- _Your task_
Each line in the records below, from the one that contains "Almost half (44%)" to the one that contains "The National Police", should be reproduced exactly, the first and last included.
--- Data extract ---
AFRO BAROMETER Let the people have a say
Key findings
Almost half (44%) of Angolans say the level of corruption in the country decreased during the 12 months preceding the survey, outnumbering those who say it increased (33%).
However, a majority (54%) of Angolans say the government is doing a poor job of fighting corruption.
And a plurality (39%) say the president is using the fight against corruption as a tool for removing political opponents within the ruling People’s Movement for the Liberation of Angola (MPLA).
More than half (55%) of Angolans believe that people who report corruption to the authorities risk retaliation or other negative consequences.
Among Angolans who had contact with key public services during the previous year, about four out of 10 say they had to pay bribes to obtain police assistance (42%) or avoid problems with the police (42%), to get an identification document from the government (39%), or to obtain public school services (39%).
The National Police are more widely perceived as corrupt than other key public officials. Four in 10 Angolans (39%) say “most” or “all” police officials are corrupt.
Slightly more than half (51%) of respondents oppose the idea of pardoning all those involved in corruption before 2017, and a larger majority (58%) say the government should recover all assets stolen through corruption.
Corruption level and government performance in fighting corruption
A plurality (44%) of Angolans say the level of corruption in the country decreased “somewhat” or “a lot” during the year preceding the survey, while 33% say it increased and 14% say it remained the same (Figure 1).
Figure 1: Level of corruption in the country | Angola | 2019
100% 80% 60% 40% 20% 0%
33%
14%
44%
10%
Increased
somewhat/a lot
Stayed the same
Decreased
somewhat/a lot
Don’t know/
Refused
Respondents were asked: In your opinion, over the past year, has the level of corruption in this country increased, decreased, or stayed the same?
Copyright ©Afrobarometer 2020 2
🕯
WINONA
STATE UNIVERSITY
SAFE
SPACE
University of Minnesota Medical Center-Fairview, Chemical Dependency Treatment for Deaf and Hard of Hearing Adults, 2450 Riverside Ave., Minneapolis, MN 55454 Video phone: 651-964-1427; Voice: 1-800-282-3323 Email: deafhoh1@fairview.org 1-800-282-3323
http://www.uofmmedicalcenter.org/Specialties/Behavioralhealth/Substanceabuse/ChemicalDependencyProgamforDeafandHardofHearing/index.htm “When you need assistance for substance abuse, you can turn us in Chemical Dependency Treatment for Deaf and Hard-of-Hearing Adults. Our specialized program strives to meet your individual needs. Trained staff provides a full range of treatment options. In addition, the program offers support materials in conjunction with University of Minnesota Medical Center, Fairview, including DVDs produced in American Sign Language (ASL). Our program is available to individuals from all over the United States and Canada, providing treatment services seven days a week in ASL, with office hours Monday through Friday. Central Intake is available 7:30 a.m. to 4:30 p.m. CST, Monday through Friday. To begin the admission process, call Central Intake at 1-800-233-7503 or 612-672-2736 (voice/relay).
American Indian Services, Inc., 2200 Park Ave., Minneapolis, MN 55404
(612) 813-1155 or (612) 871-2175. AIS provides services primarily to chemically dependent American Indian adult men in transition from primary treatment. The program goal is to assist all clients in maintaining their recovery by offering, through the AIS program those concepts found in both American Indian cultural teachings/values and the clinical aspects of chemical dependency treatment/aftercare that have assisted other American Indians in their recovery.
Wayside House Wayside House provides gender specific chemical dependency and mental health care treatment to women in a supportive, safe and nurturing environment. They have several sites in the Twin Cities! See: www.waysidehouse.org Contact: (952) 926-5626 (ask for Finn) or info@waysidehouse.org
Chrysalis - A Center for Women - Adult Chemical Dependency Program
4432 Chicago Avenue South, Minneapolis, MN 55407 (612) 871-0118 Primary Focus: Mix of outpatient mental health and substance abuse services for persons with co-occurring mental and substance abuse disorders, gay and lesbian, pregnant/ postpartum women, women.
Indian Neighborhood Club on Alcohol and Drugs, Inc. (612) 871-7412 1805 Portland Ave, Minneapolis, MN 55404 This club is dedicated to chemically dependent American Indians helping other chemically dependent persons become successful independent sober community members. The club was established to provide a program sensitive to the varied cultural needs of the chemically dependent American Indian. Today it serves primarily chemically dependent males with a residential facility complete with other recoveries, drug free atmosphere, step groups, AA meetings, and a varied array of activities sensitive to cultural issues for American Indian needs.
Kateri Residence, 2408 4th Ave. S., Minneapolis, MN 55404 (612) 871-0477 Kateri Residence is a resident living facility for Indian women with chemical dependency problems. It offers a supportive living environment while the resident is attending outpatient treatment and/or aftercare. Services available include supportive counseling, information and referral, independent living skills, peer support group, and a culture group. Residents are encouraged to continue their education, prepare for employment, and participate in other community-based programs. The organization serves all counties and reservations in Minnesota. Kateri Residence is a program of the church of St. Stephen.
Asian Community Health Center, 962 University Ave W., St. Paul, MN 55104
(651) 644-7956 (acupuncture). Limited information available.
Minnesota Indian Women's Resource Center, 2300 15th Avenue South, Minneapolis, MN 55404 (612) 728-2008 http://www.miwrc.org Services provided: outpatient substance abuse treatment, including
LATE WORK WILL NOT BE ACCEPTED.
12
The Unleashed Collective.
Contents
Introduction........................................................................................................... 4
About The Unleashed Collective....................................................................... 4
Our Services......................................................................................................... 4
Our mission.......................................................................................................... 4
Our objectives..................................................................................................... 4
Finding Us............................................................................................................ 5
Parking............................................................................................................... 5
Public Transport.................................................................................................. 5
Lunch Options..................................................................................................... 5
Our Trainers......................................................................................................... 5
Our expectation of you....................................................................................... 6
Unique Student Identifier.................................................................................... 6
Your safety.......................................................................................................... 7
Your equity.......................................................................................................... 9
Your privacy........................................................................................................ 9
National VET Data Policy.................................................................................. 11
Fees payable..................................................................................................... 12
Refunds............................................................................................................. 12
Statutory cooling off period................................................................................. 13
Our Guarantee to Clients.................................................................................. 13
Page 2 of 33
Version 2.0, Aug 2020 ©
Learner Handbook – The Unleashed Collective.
---
- _Solution_
Almost half (44%) of Angolans say the level of corruption in the country decreased during the 12 months preceding the survey, outnumbering those who say it increased (33%).
However, a majority (54%) of Angolans say the government is doing a poor job of fighting corruption.
And a plurality (39%) say the president is using the fight against corruption as a tool for removing political opponents within the ruling People’s Movement for the Liberation of Angola (MPLA).
More than half (55%) of Angolans believe that people who report corruption to the authorities risk retaliation or other negative consequences.
Among Angolans who had contact with key public services during the previous year, about four out of 10 say they had to pay bribes to obtain police assistance (42%) or avoid problems with the police (42%), to get an identification document from the government (39%), or to obtain public school services (39%).
The National Police are more widely perceived as corrupt than other key public officials. Four in 10 Angolans (39%) say “most” or “all” police officials are corrupt.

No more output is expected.